Nice shots Werebo .. we have a lot of similar "acts" happening here in Athens .. unusual considering Greek / Mediterranean temperament


----------



## WereBo (Apr 5, 2008)

Hehehehe.... I had a hard job not bursting out loud with laughter when, soon after the lady in the 1st pic resumed her stand, a 4-5 year-old came and gently prodded her skirts asking her parents if it was a real statue - the 'statue' bent over and caressed the girl's cheek and smiled at her, upon which the little'un went absolutely wide-eyed and ran shrieking back to hide behind Mom and Dad - Absolute magic :grin:


----------



## Mack (Nov 8, 2004)

Really great captures. They are amazing.

Had a simular thing ahappen to my Son as that little girl. He got a bit to close to the money cup this street performer so the "Statue" let out a growl. My Son jumped into the air crying.


----------



## WereBo (Apr 5, 2008)

That guy is excellent (along with the pic), even the pigeon is fooled by him :grin:


I took these ones some years ago, at the 'Riverside Festival' on London's Southbank'....

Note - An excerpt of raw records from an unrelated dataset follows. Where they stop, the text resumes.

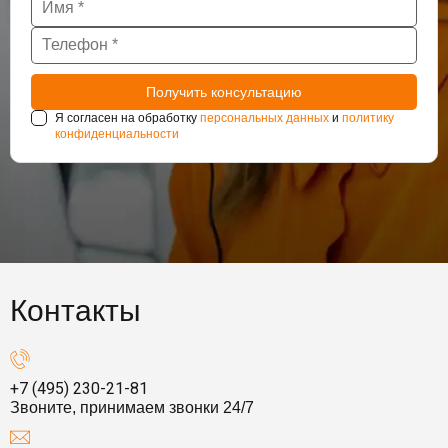
Я согласен на обработку
персональных данных
и
политику
конфиденциальности
Контакты
+7 (495) 230-21-81
Звоните, принимаем звонки 24/7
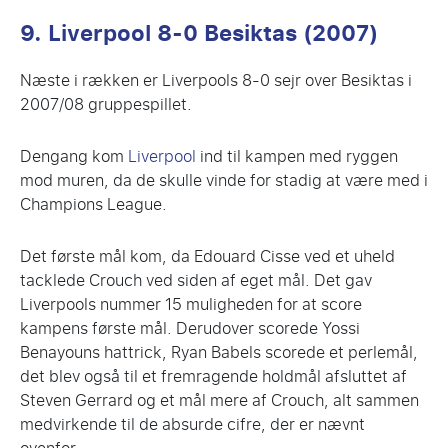
9. Liverpool 8-0 Besiktas (2007)
Næste i rækken er Liverpools 8-0 sejr over Besiktas i
2007/08 gruppespillet.
Dengang kom
Liverpool
ind til kampen med ryggen
mod muren, da de skulle vinde for stadig at være med i
Champions League.
Det første mål kom, da Edouard Cisse ved et uheld
tacklede Crouch ved siden af ​​eget mål. Det gav
Liverpools nummer 15 muligheden for at score
kampens første mål. Derudover scorede Yossi
Benayouns hattrick, Ryan Babels scorede et perlemål,
det blev også til et fremragende holdmål afsluttet af
Steven Gerrard og et mål mere af Crouch, alt sammen
medvirkende til de absurde cifre, der er nævnt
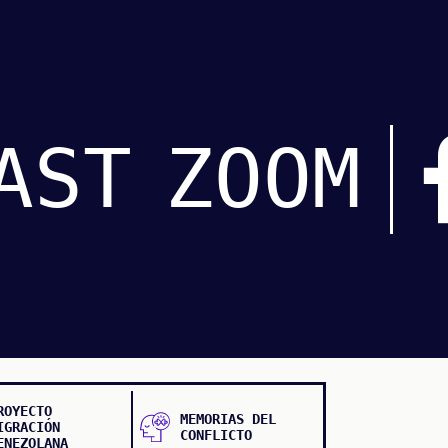
AST
ZOOM
ROYECTO
MEMORIAS DEL
IGRACIÓN
CONFLICTO
ENEZOLANA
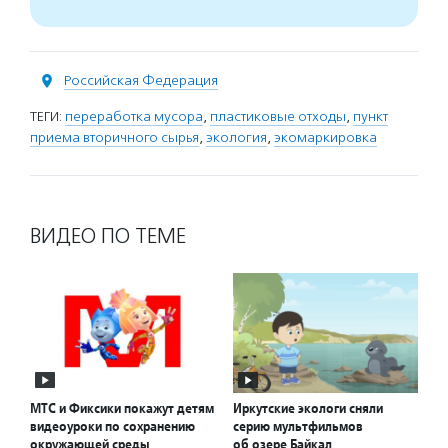
Российская Федерация
ТЕГИ:
переработка мусора
,
пластиковые отходы
,
пункт
приема вторичного сырья
,
экология
,
экомаркировка
ВИДЕО ПО ТЕМЕ
МТС и Фиксики покажут детям
Иркутские экологи сняли
видеоуроки по сохранению
серию мультфильмов
окружающей среды
об озере Байкал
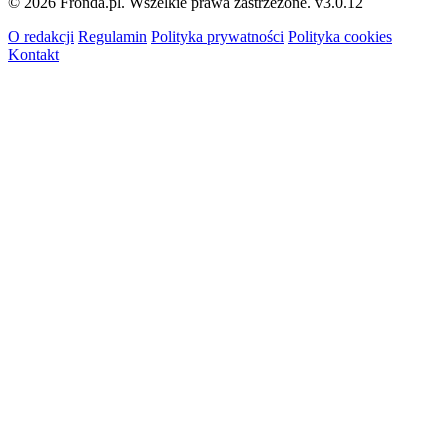
© 2026 Fronda.pl. Wszelkie prawa zastrzeżone.
v3.0.12
O redakcji
Regulamin
Polityka prywatności
Polityka cookies
Kontakt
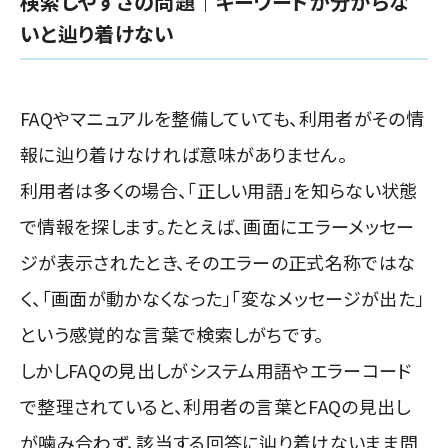
検索しやすさの問題｜キーワードが分からな
いと辿り着けない
FAQやマニュアルを整備していても、利用者がその情
報に辿り着けなければ意味がありません。
利用者は多くの場合、「正しい用語」を知らない状態
で情報を探します。たとえば、画面にエラーメッセー
ジが表示されたとき、そのエラーの正式名称ではな
く、「画面が動かなくなった」「変なメッセージが出た」
という感覚的な言葉で検索しがちです。
しかしFAQの見出しがシステム用語やエラーコード
で整理されていると、利用者の言葉とFAQの見出し
が噛み合わず、該当する回答に辿り着けないまま問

The 'Blue Guitar' was good, every few minutes, he'd suddenly play a few bars of Flamenco, then stop again just as people started to turn round to look :grin:











I suspect this girl is the 'Green Lady' above, the face and figure are very similar, though her face is deep-shadowed in the pic further up.....











No relation..... :grin:


----------



## Allen Barra (Apr 19, 2012)

I have always believed that these people are great actors. Last year I saw in Italy similar actors during my trip.


----------